Après un passage en commission, les quelque 35 articles et les 277 amendements du projet de loi Ripost, pour « Réponses immédiates aux phénomènes troublant l’ordre public, la sécurité et la tranquillité de nos concitoyens », arrivent ce lundi en séance publique au Sénat. Le texte, défendu par le gouvernement et porté par le ministre de l’Intérieur Laurent Nuñez, entend traiter des problématiques quotidiennes que sont, entre autres, les rave parties, le protoxyde d’azote, les mortiers d’artifice, les rodéos motorisés ou encore les violences dans les stades.
Un projet de loi en deux axes
Le projet de loi Ripost s’articule autour de deux axes : un durcissement des sanctions réprimant différentes incivilités en augmentation et une amélioration des outils à la disposition des forces de l’ordre.
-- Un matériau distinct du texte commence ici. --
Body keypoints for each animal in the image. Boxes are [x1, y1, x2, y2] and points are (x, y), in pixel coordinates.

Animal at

Les débats vont s’ouvrir en fin d’après-midi ou en début de soirée à la chambre haute et se poursuivront mardi et mercredi, avant un vote solennel programmé le 26 mai.
La droite pour, la gauche réservée
Le soutien du Sénat, solidement dominé par une alliance entre la droite et le centre, ne fait aucun doute. Pour autant, certains parlementaires ont souligné la « fragilité juridique » de certaines mesures lors de l’audition du ministre en commission des Lois, et d’autres s’interrogeaient sur la « cohérence » d’un projet hétéroclite. De son côté, la gauche est très réservée voire opposée, notamment face à l’extension des amendes forfaitaires délictuelles (AFD), qui constitue l’une des principales réponses gouvernementales à l’augmentation de certaines incivilités, et dont l’efficacité est remise en cause par un récent rapport de la Cour des comptes. D’autant que ce projet s’ajoute à un bloc de textes régaliens voulu par le Premier ministre Sébastien Lecornu, sur le renforcement des polices municipales, la réforme de la justice criminelle ou l’extension de la durée de rétention des étrangers jugés dangereux. Autant d’initiatives plus ou moins dénoncées dans l’opposition.
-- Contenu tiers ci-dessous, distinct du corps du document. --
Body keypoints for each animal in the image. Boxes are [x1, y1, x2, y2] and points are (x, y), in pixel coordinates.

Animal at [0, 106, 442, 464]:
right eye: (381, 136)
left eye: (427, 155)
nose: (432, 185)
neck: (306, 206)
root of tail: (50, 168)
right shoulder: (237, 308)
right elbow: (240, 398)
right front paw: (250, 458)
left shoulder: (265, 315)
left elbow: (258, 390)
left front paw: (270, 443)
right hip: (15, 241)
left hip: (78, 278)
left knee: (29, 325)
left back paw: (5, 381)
Des délits créés et des sanctions augmentées
Le durcissement de la répression des rassemblements musicaux risque de faire parler, avec plusieurs mesures phares, comme l’abaissement à 250 participants du seuil au-dessus duquel une déclaration en préfecture est requise (contre 500 actuellement). Un nouveau délit pour l’organisation d’une free party, puni de deux ans de prison et 30.000 euros d’amende, est également contenu dans ce texte. Pour sanctionner les participants, le débat aura lieu entre le gouvernement, qui propose là aussi un nouveau délit, et le Sénat, qui privilégie à ce stade une contravention de cinquième classe (entre 1.500 euros et 3.000 euros en cas de récidive).
Sur le protoxyde d’azote, « gaz hilarant », dont le détournement et les risques sanitaires et sécuritaires inquiètent, des délits d’inhalation et de conduite sous son emprise sont créés par le texte. Le Sénat prône, en plus, une interdiction générale de la vente aux particuliers.
Sur la répression des rodéos motorisés, la création d’une amende forfaitaire délictuelle (AFD) de 800 euros est proposée pour permettre une sanction plus rapide sans attendre la décision judiciaire. L’AFD pour usage de stupéfiants sera par ailleurs augmentée, de 200 à 500 euros, une mesure critiquée par une partie de la gauche.
Un autre article du texte a suscité la colère des syndicats des douaniers : il prévoit notamment de confier aux policiers et aux gendarmes les prérogatives de la douane aux frontières.
Prochaine étape : l'Assemblée nationale
Après son passage au Sénat, le texte devra trouver son chemin dans l’agenda surchargé de l’Assemblée, mais aucun calendrier n’est à ce stade arrêté, ce qui suscite l’inquiétude de nombreux parlementaires.